If everything goes wrong and you have to fight, you don’t have the luxury of choosing from hundreds of techniques. You’d freeze trying to recall the right one.
That’s not how real combat works – and I don’t believe it’s how the two-person drills in kata were ever meant to work.
This is why I firmly believe: the terminology, the Japanese names we use, can sometimes get in the way. The more you label a movement, the more fixed it becomes in your mind. You stop exploring what else the movement can do.
Let me give you an example.
Bill “Superfoot” Wallace – one of the great kickboxers – had an injury that meant he couldn’t fight like everyone else. So he developed a way of using three different kicks from the same starting position. His opponents couldn’t predict what was coming, because the beginning of each kick looked exactly the same. He had mastered adaptability.
What’s that got to do with us? Everything.
Many of our techniques start from the same place. They just end differently. But instead of seeing that as one adaptable movement, we treat each one as a separate technique – with its own name, rules, and applications. That creates clutter in the mind.

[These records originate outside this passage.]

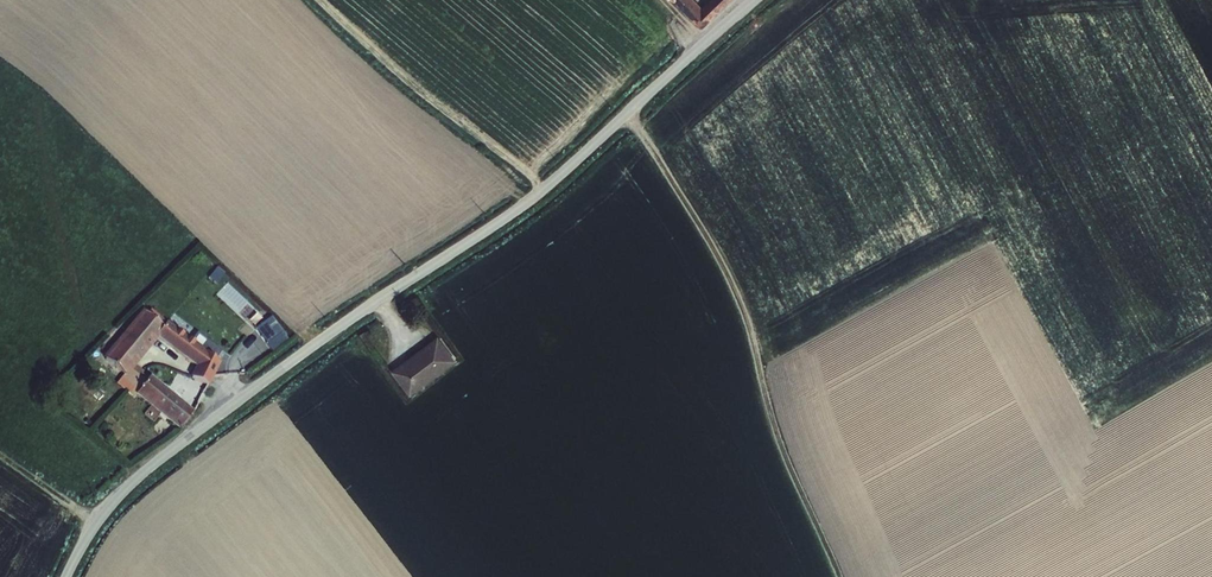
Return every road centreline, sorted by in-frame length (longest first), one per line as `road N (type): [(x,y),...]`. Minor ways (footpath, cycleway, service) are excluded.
road 1 (unclassified): [(754,0),(531,199),(145,470),(94,526),(66,576)]
road 2 (track): [(835,576),(773,430),(738,293),(627,114)]

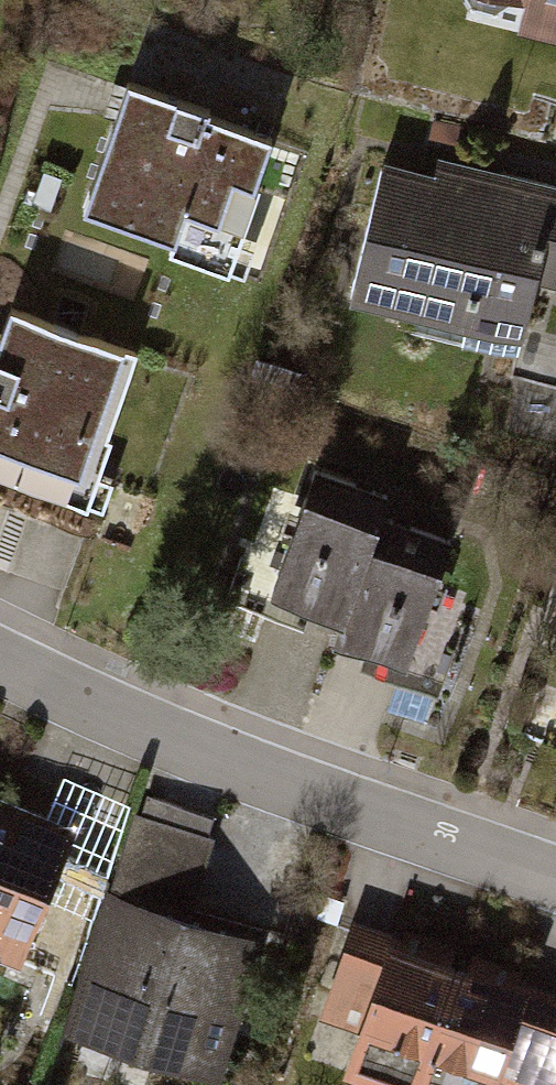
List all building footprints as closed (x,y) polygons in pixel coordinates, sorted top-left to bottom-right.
[(435,18),(555,40),(555,0),(438,0),(435,18)] [(231,157),(106,115),(66,230),(191,273),(231,157)] [(555,207),(381,166),(349,302),(524,343),(555,207)] [(14,311),(0,350),(0,473),(9,476),(18,452),(87,477),(132,353),(14,311)] [(390,525),(319,502),(282,615),(353,638),(386,539),(390,525)] [(353,638),(343,668),(416,692),(458,563),(386,539),(353,638)] [(82,832),(0,796),(0,950),(25,961),(82,832)] [(271,956),(111,905),(70,1033),(230,1084),(271,956)] [(362,933),(315,1069),(360,1084),(555,1084),(555,1000),(507,983),(427,955),(362,933)]
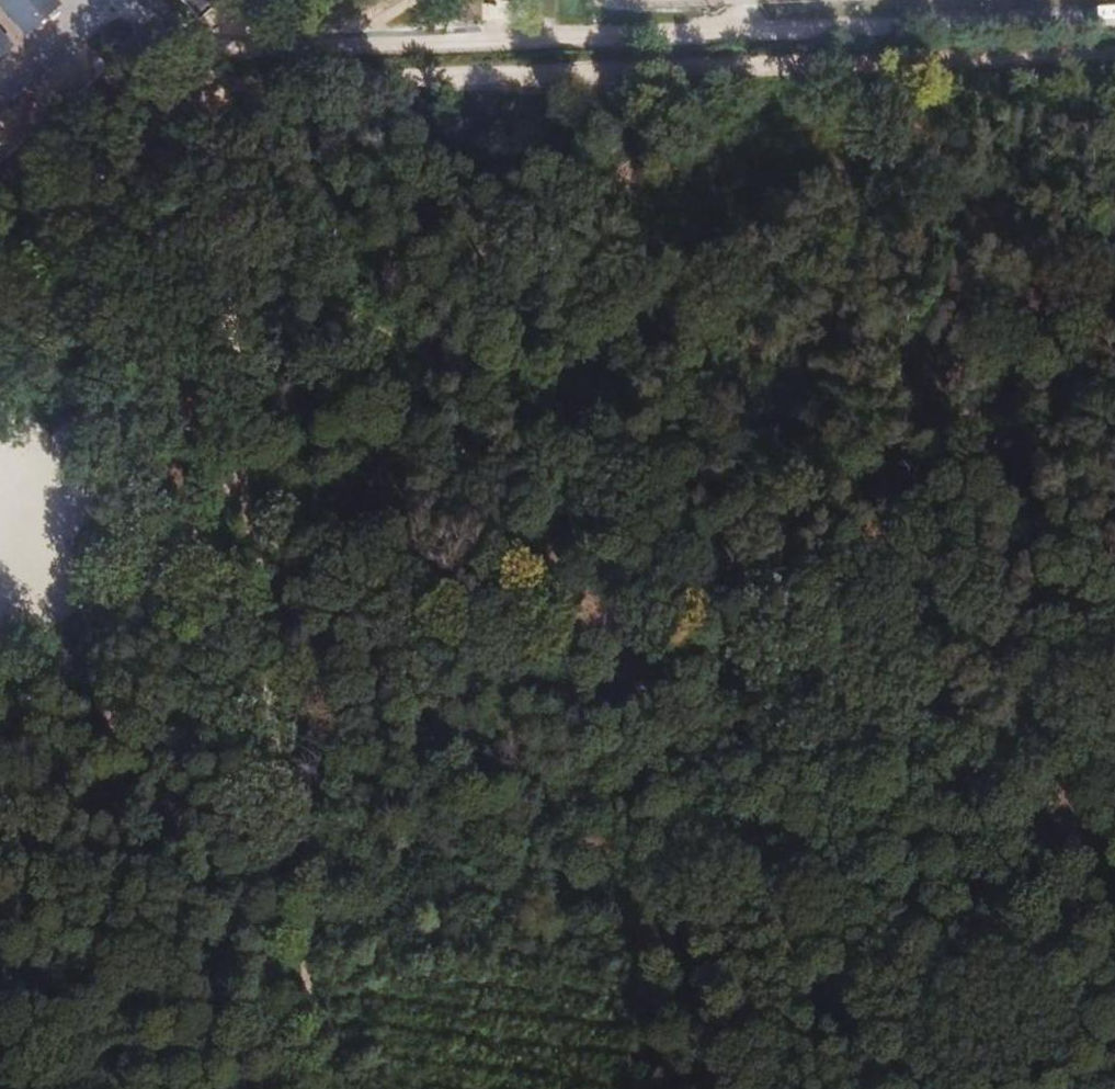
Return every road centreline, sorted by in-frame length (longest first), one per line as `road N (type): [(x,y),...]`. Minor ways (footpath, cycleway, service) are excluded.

Here’s another example. Someone said that oi-zuki isn’t in older kata. Let’s go with that for a moment – perhaps not as a stepping punch in the way it’s usually taught – but here’s the point: the movement existed long before it got its rigid name or became formalized. That ‘chasing’ forward action is definitely present in older kata, even if it wasn’t called oi-zuki. It’s the function that matters – not the specific term.
If you stop naming every variation, something changes. A simple oi-zuki – let’s use this as the example – no longer means just one thing. It could be a grab, a push, a barge, a chasing strike, a set-up for a throw.
If you open your hand, now it could be an eye gouge, a throat grab, a hair pull. All of it – same start, different outcome.
This is what the karate pioneers understood. Simplicity. Adaptability. Principle over pattern.
That’s why in my own dojo, we still use the Japanese terms – because they provide a shared language. If my students visit another dojo, I want them to understand what’s being asked of them. But those names are just the starting point. What matters more is understanding the principle behind the movement.
When you train that way, the technique becomes adaptable – and the name doesn’t limit what it can do.
I understand the value of naming techniques – it’s part of karate, and it helps with teaching and creating conformity. But in my mind, it can also be too limiting. A technique is far richer when we focus on what it does, not just what it’s called. That’s where true adaptability begins.
In a real confrontation, you won’t have time to sift through a mental catalogue of named techniques. You’ll only have what you’ve trained with intention. That’s why principles matter more than labels.